The Crown then sought to appeal from the Quebec Queen's Bench to the Judicial Committee of the Privy Council, sitting in London, which at this time was the highest court of appeal for the British Empire. (The Supreme Court of Canada had not yet been created.) The Judicial Committee initially refused leave to appeal, but then granted a special application for leave. On the hearing of the appeal, the accused did not appear, in person nor by counsel. The Committee therefore heard the case ex parte on 11 March 1873. The appellant Crown was represented by Sir John Karslake, Q.C., and H.M. Bompas.
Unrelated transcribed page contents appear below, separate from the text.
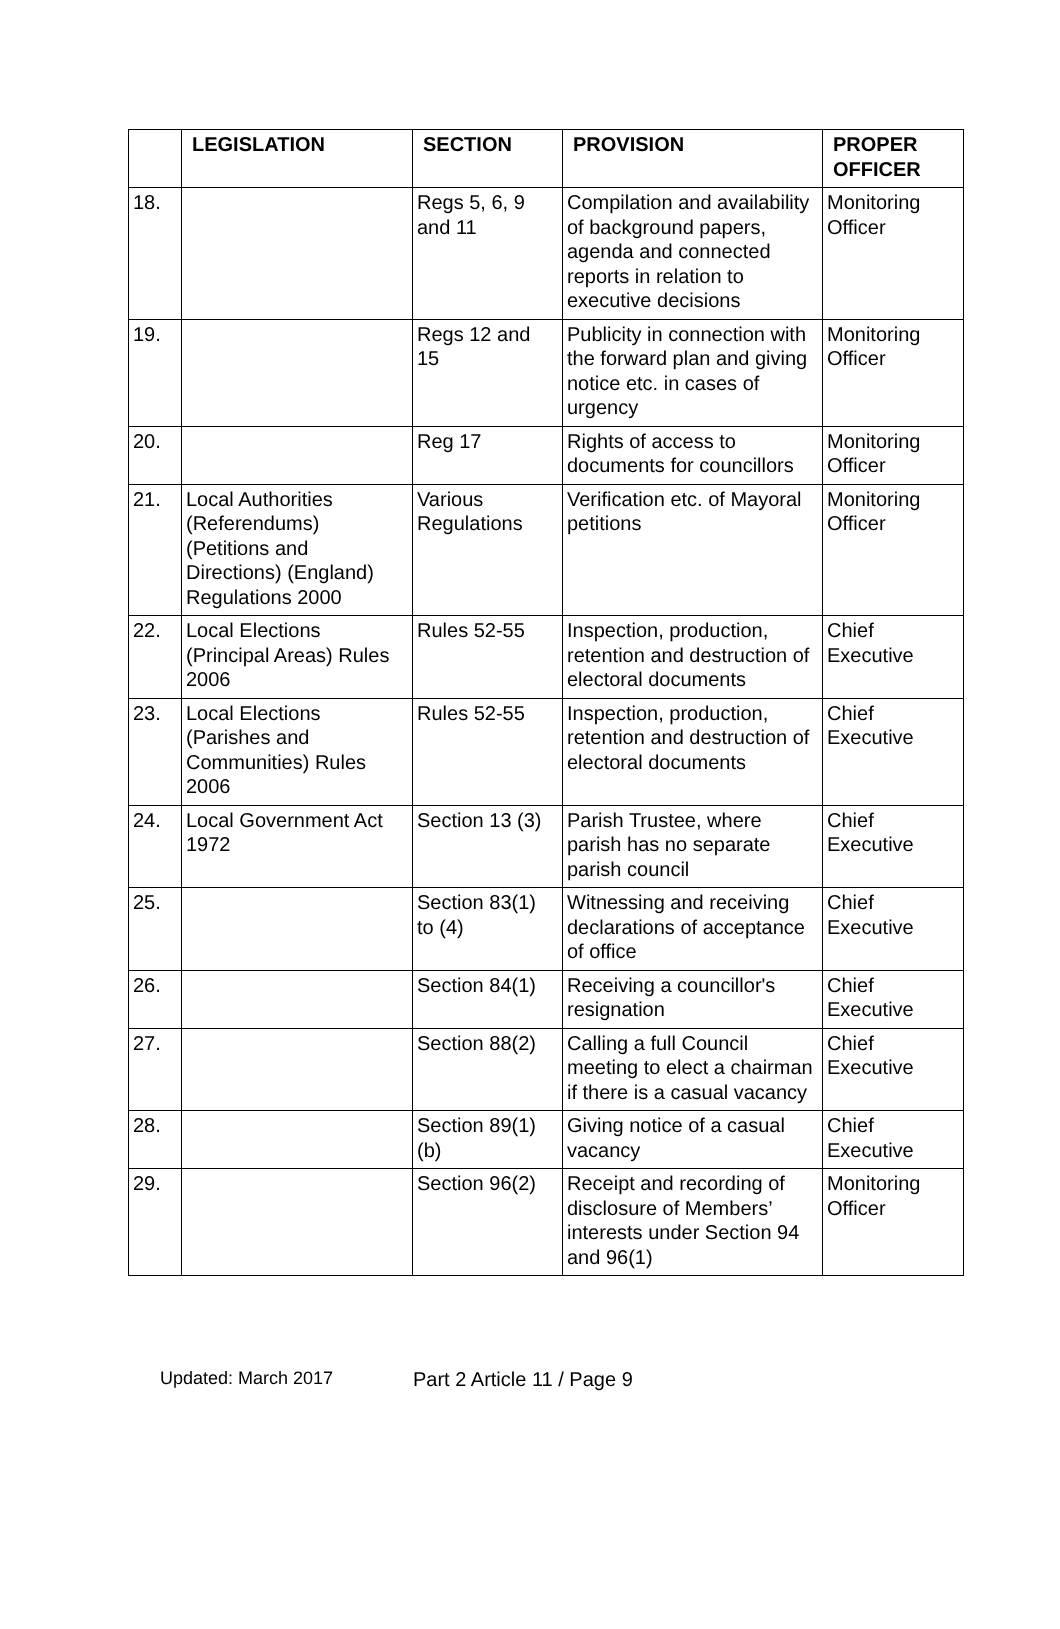| | LEGISLATION | SECTION | PROVISION | PROPER OFFICER |
| --- | --- | --- | --- | --- |
| 18. | | Regs 5, 6, 9 and 11 | Compilation and availability of background papers, agenda and connected reports in relation to executive decisions | Monitoring Officer |
| 19. | | Regs 12 and 15 | Publicity in connection with the forward plan and giving notice etc. in cases of urgency | Monitoring Officer |
| 20. | | Reg 17 | Rights of access to documents for councillors | Monitoring Officer |
| 21. | Local Authorities (Referendums) (Petitions and Directions) (England) Regulations 2000 | Various Regulations | Verification etc. of Mayoral petitions | Monitoring Officer |
| 22. | Local Elections (Principal Areas) Rules 2006 | Rules 52-55 | Inspection, production, retention and destruction of electoral documents | Chief Executive |
| 23. | Local Elections (Parishes and Communities) Rules 2006 | Rules 52-55 | Inspection, production, retention and destruction of electoral documents | Chief Executive |
| 24. | Local Government Act 1972 | Section 13 (3) | Parish Trustee, where parish has no separate parish council | Chief Executive |
| 25. | | Section 83(1) to (4) | Witnessing and receiving declarations of acceptance of office | Chief Executive |
| 26. | | Section 84(1) | Receiving a councillor's resignation | Chief Executive |
| 27. | | Section 88(2) | Calling a full Council meeting to elect a chairman if there is a casual vacancy | Chief Executive |
| 28. | | Section 89(1)(b) | Giving notice of a casual vacancy | Chief Executive |
| 29. | | Section 96(2) | Receipt and recording of disclosure of Members’ interests under Section 94 and 96(1) | Monitoring Officer |
Updated: March 2017 Part 2 Article 11 / Page 9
The Judicial Committee gave its decision on 18 March 1873, allowing the Crown appeal. Sir Robert P. Collier gave the decision for the Committee. He briefly disposed of the constitutional issue, referring to the lower court's conclusion that the law was within provincial jurisdiction and stating that the Committee agreed with that ruling. As was the practice of the Judicial Committee at that time, Collier gave the decision for the entire committee, with no reasons from any of the other judges.

The main focus of his decision was on the issue of the admissibility of the two depositions in the subsequent criminal trial. He concluded that "the depositions on Oath of a Witness legally taken are evidence against him, should he be subsequently tried on a criminal charge", except for questions which the witness had objected to answering. He also concluded that the fire commissioners did not have any duty to warn Mr Coote of his right to have counsel present, since they had not arrested him at the time of the questioning.

As a result, the Committee advised Her Majesty that the appeal should be allowed, that the conviction at trial be affirmed and that the Quebec Court of Queen's Bench pass sentence on Mr Coote.

== Significance of the decision==

R. v. Coote was the first case which considered (albeit very briefly) the constitutional division of powers under the Constitution Act, 1867.

The Supreme Court of Canada continues to cite the Coote case with approval, for the proposition that the provinces have the constitutional authority to enact legislation creating public inquiries with the power to compel testimony from witnesses.

This case is included in the three volume set of significant decisions of the Judicial Committee on the construction and interpretation of the British North America Act, 1867 (now the Constitution Act, 1867), prepared on the direction of the then Minister of Justice and Attorney General, Stuart Sinclair Garson, QC. He directed that the Department of Justice prepare the collection "for the convenience of the Bench and Bar in Canada", following the abolition of Canadian appeals to the Judicial Committee. This case was included in the first volume of the set.